** SUPPLIED ENTRIES **
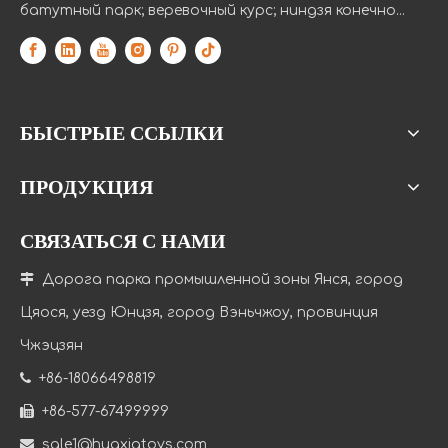
батутный парк; веревочный курс; ниндзя конечно...
БЫСТРЫЕ ССЫЛКИ
ПРОДУКЦИЯ
СВЯЗАТЬСЯ С НАМИ

Дорога парка промышленной зоны Янся, город
Цяося, уезд Юнцзя, город Вэньчжоу, провинция
Чжэцзян

+86-18066498819

+86-577-67499999

sale1@huaxiatoys.com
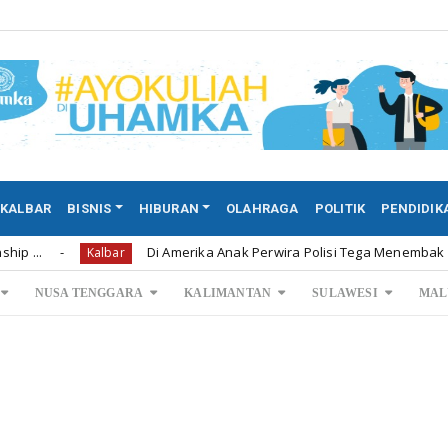
KALBAR
BISNIS
HIBURAN
OLAHRAGA
POLITIK
PENDIDIK
Di Amerika Anak Perwira Polisi Tega Menembak Mati Kedua 
Kalbar
NUSA TENGGARA
KALIMANTAN
SULAWESI
MAL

** ACTIVITY **
The result should be a precise copy of all the entries, free of pictures.

** RESULT OF THE EXERCISE **
батутный парк; веревочный курс; ниндзя конечно...
БЫСТРЫЕ ССЫЛКИ
ПРОДУКЦИЯ
СВЯЗАТЬСЯ С НАМИ

Дорога парка промышленной зоны Янся, город
Цяося, уезд Юнцзя, город Вэньчжоу, провинция
Чжэцзян

+86-18066498819

+86-577-67499999

sale1@huaxiatoys.com
KALBAR
BISNIS
HIBURAN
OLAHRAGA
POLITIK
PENDIDIK
Di Amerika Anak Perwira Polisi Tega Menembak Mati Kedua 
Kalbar
NUSA TENGGARA
KALIMANTAN
SULAWESI
MAL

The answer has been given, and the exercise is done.